Pour ce qui concerne Upcycly, l’outil n’est pas informatique mais plutôt tangible, puisqu’il s’agit de palettes et de pneus usagés, matiné de Fullmobs pour la mobilisation. En invitant monsieur Tout-le-monde à fabriquer du mobilier éco-responsable à partir de récup’, ce disciple de Navi Radjou, porteur du concept d’innovation frugale, veut éviter que « le mouvement maker ne devienne un nouvel entre-soi ». 

Le modèle économique est peut-être là, dans ce que l’on peut transposer de l’initiative citoyenne à l’entreprise. UpCycly compte former des salariés à bâtir leurs espaces sociaux ensemble. La jeune start-up a déjà mis en réseau des installations aquaponiques sur le modèle de La ruche qui dit oui, histoire de créer du lien. Ce n’est peut-être pas un hasard quand on sait que Guilhem Cheron, co-fondateur de la Ruche, compte parmi les mentors du SenseCube…

Les créations éco-responsables d’Upcycly meublent les espaces du SenseCube. © Nicolas Barrial

Tiers-lieu solidaire et community building

La vraie plus-value de SenseCube, c’est sa communauté internationale de bénévoles qui servent d’early adopters. Cette montée en puissance par la communauté a été développée par Christian Vanizette, co-fondateur de MakeSense, qui héberge l’incubateur et qui a mobilisé, depuis trois ans, plus de 15.000 personnes pour aider des entrepreneurs sociaux à travers le monde.

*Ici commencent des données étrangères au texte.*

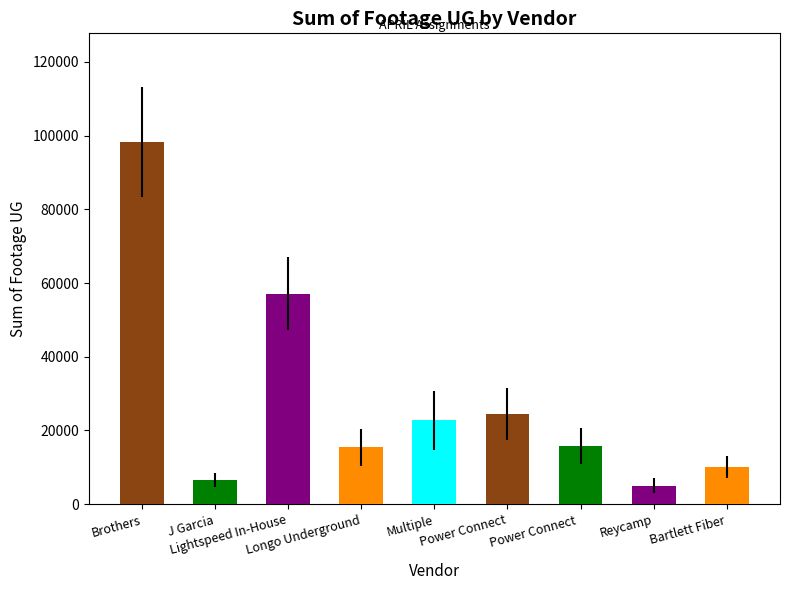

What is the difference between the values at Multiple and Power Connect?

1789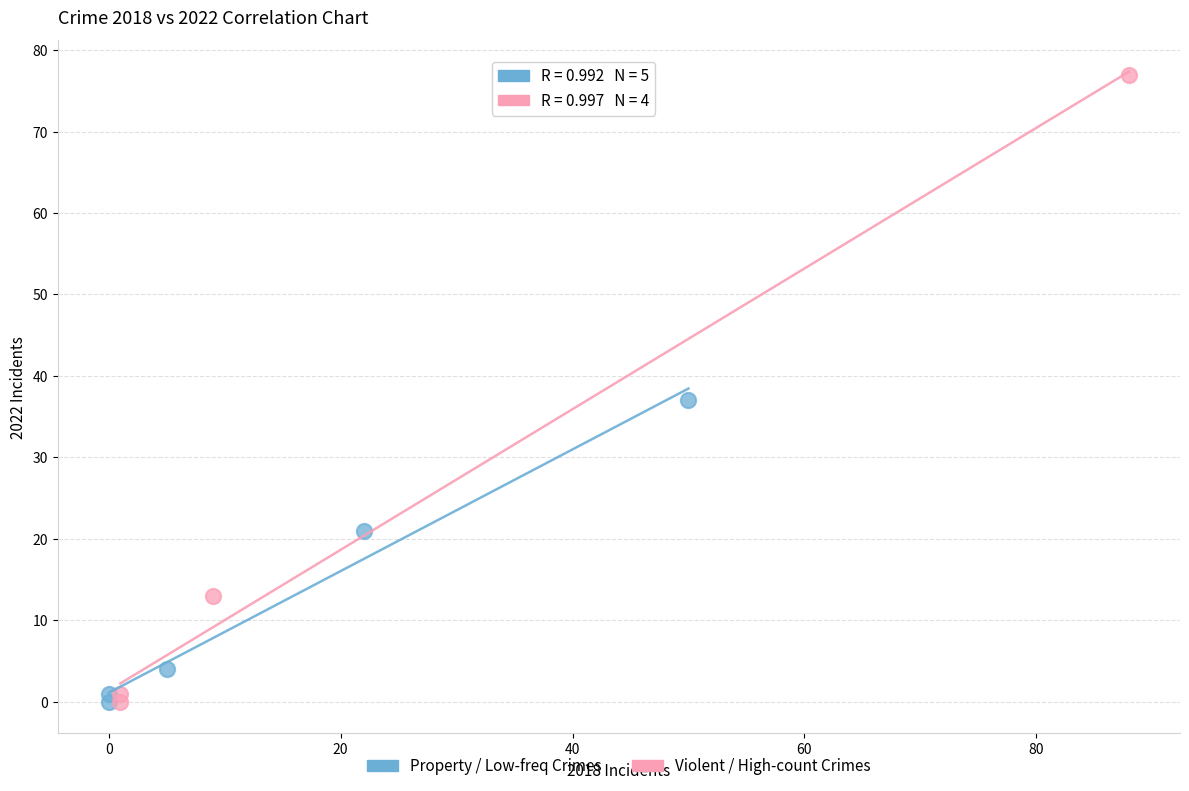

Which series has the largest Y range (max minus min)?

Violent / High-count Crimes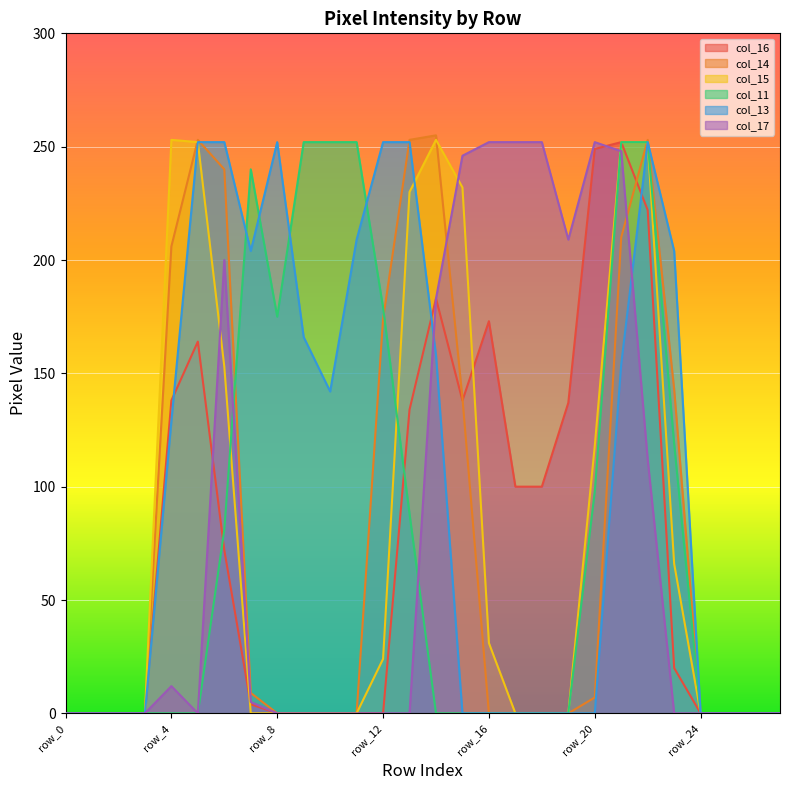

How many interior local peaks does the col_11 series have?

1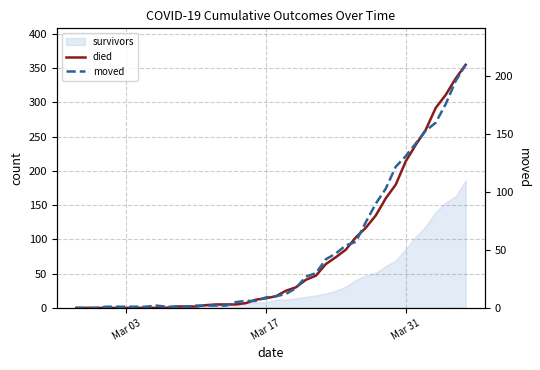

What is the average value of the died series?

79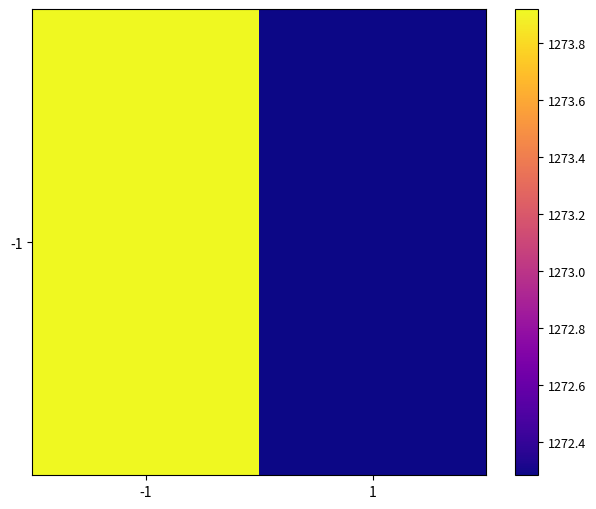

Rank the categories by value from lowest to highest.

1, -1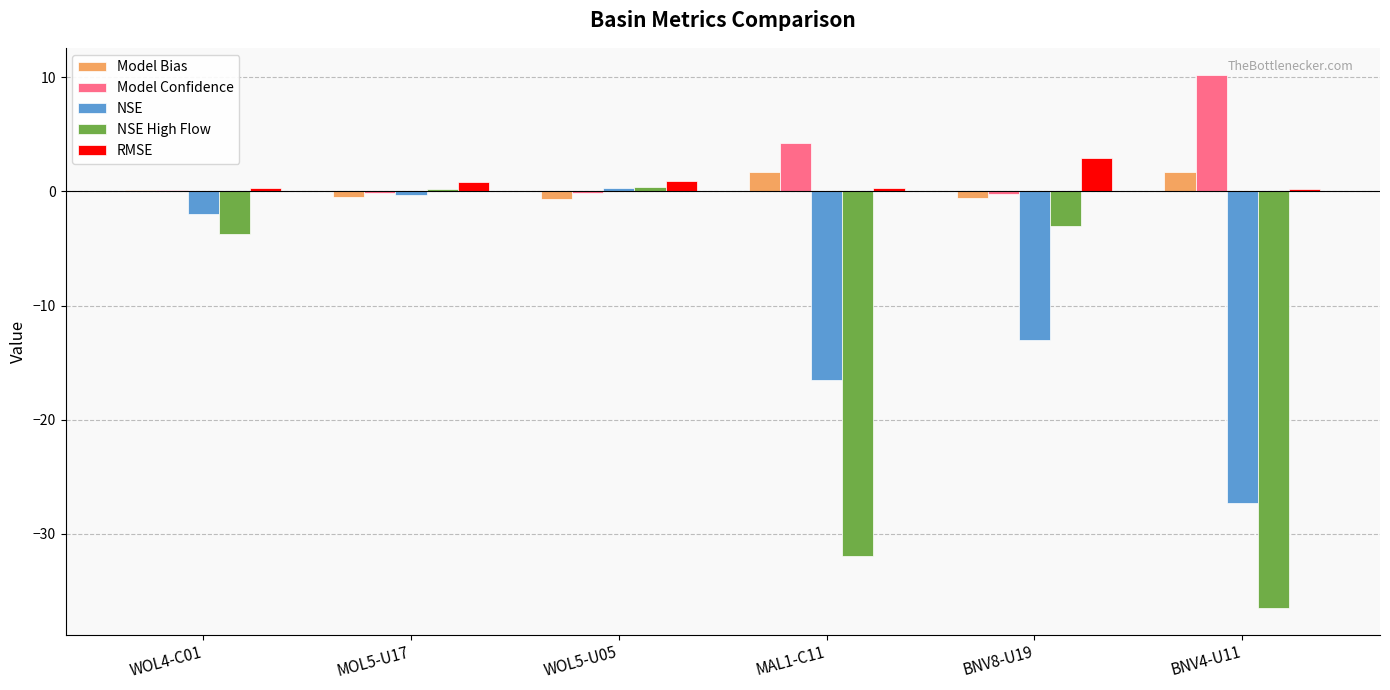

Is the value of Model Bias at MAL1-C11 greater than the value of RMSE at WOL4-C01?

Yes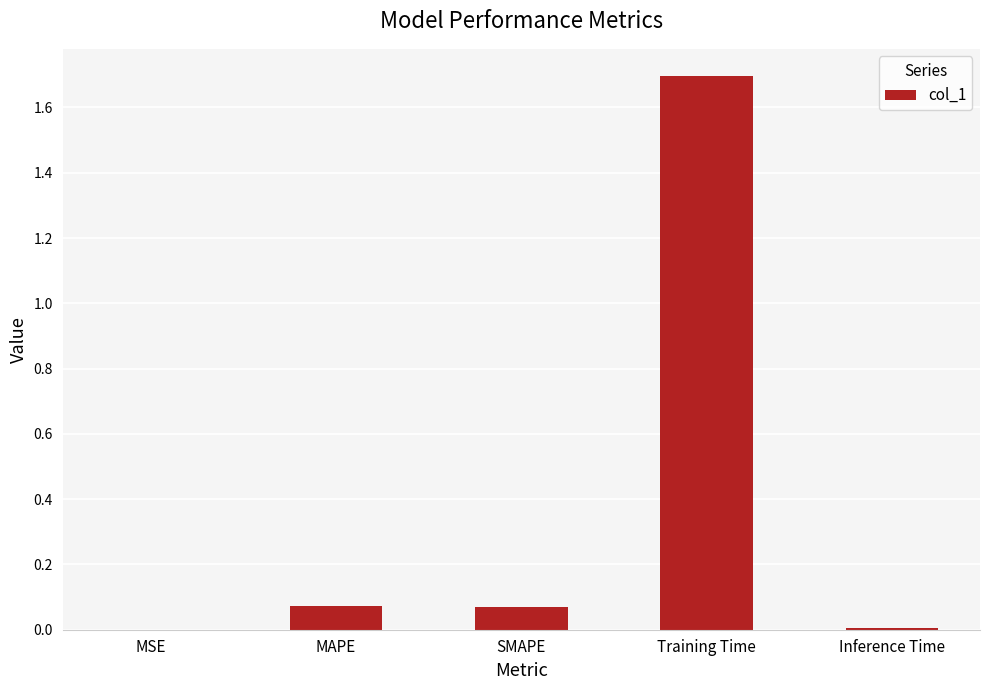

True or false: the data shows 0.0 at Inference Time.

True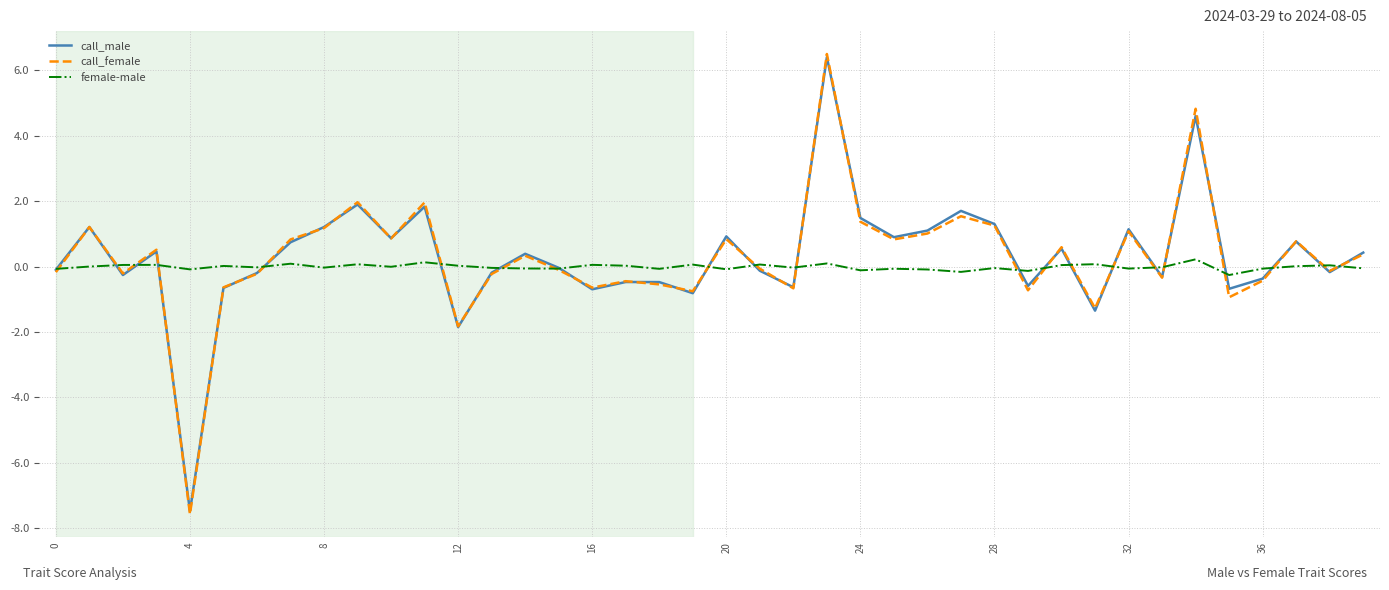

Which series has the widest spread of values?

call_female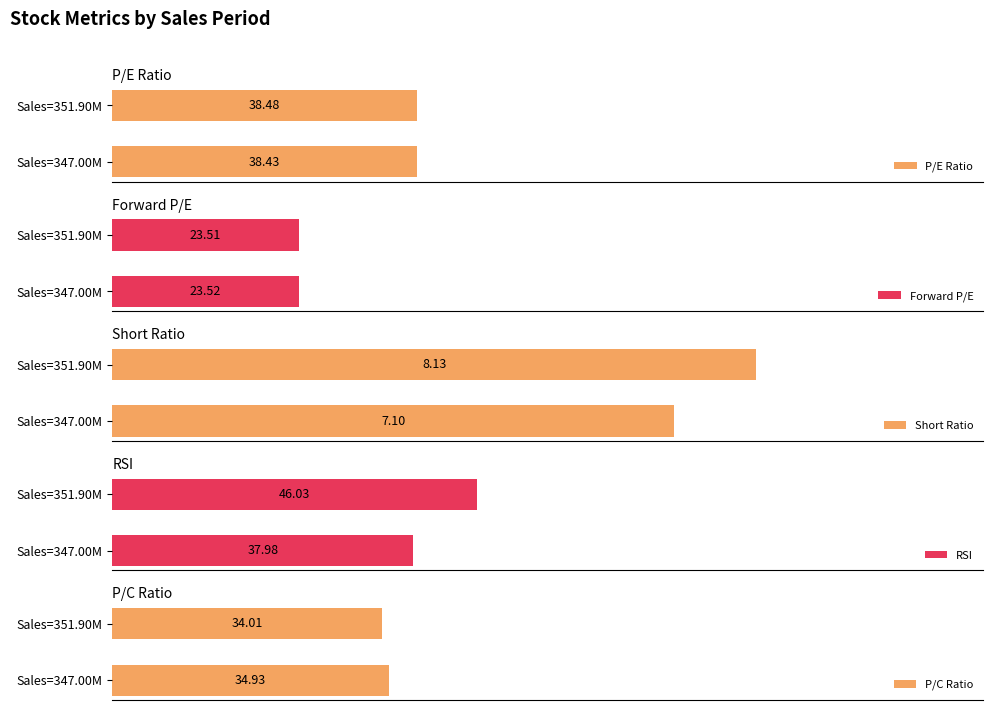

List the labels in order of P/E Ratio value, largest first.

Sales=351.90M, Sales=347.00M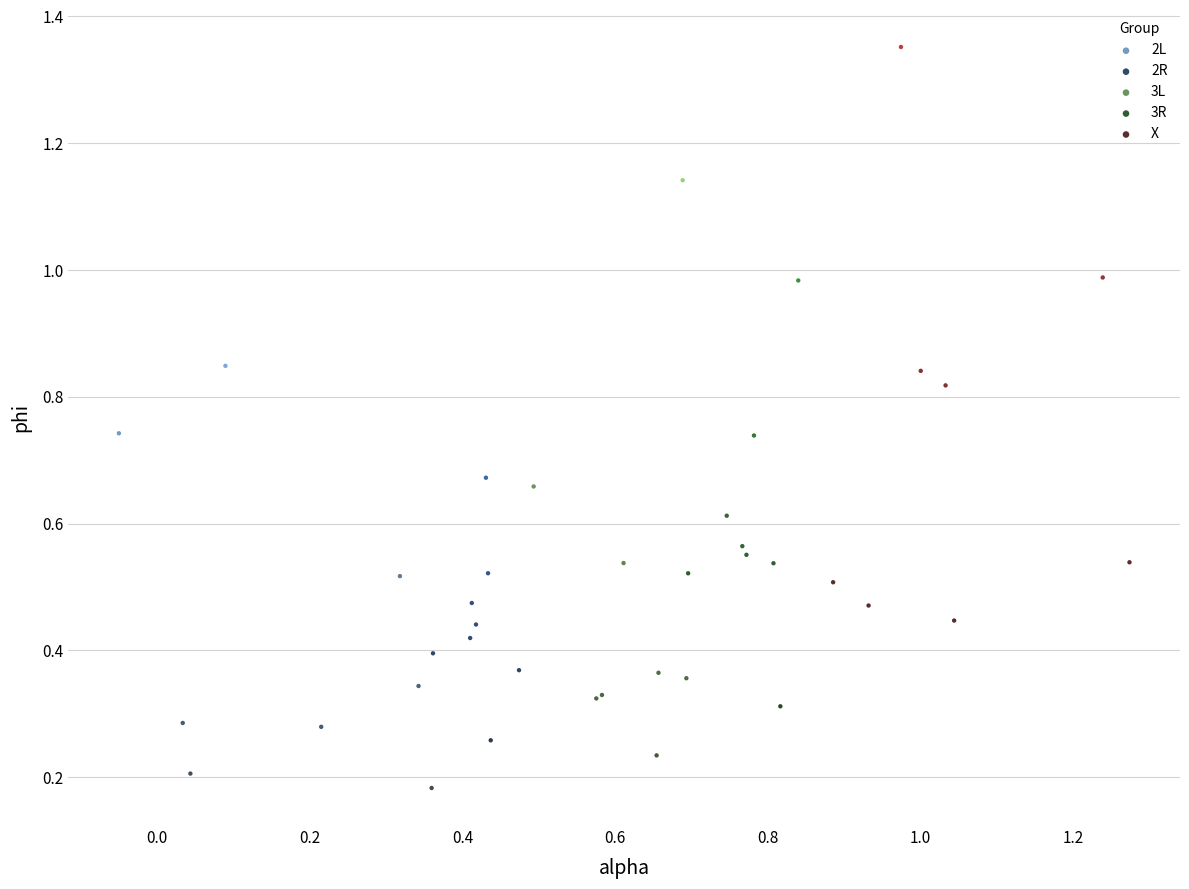

Which series contains the highest Y value?

X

Entre eux, les participants trouvent également des synergies : Upcycly devait construire une rampe de chargement pour Love your Waste, start-up qui propose de transformer en biométhane les déchets que les cantines doivent retraiter sous peine d’amendes. 

Tanguy Desandre Navarre et Juliette Franquet de Love Your Waste. © Nicolas Barrial

Des modèles urbi et orbi

Tous les incubés n’ont pas la « chance » d’avoir accès à un tel marché. Maï-Lien Nguyen Duy insiste sur la volonté du SenseCube de favoriser des modèles transposables. Comme c’est le cas pour Ma ville je t’aide, elle aussi incubée par SenseCube, qui fédère les désirs d’initiatives citoyennes et a créé un marque blanche pour Paris, Paris je t’aide ! 

C’est en tout cas une ligne que les incubés de la session précédente semblent avoir suivie : Activ’Action, qui valorise le potentiel des chômeurs, propose ses activités à Paris, Strasbourg et Singapour. L’Alternative urbaine propose des visites de ville guidées par des mal-logés.

Grâce au SenseCube, de jeunes pousses sociales expérimentent des méthodes issues de l’univers des start-ups : prototypage de l’offre, crowdfunding… En cas de réussite, une partie revient au SenseCube. Ce n’est pas la seule façon dont l’incubateur se finance. Il loue également un espace de co-working à des entreprises, ce qui permet d’héberger gratuitement les jeunes pousses. 

Au rez-de-chaussée, MakeSense et le SenseCube. A l’étage, l’espace co-working. © Nicolas Barrial

Alors que la deuxième session s’achève dans moins d’un mois, l’incubateur lance un appel pour la prochaine.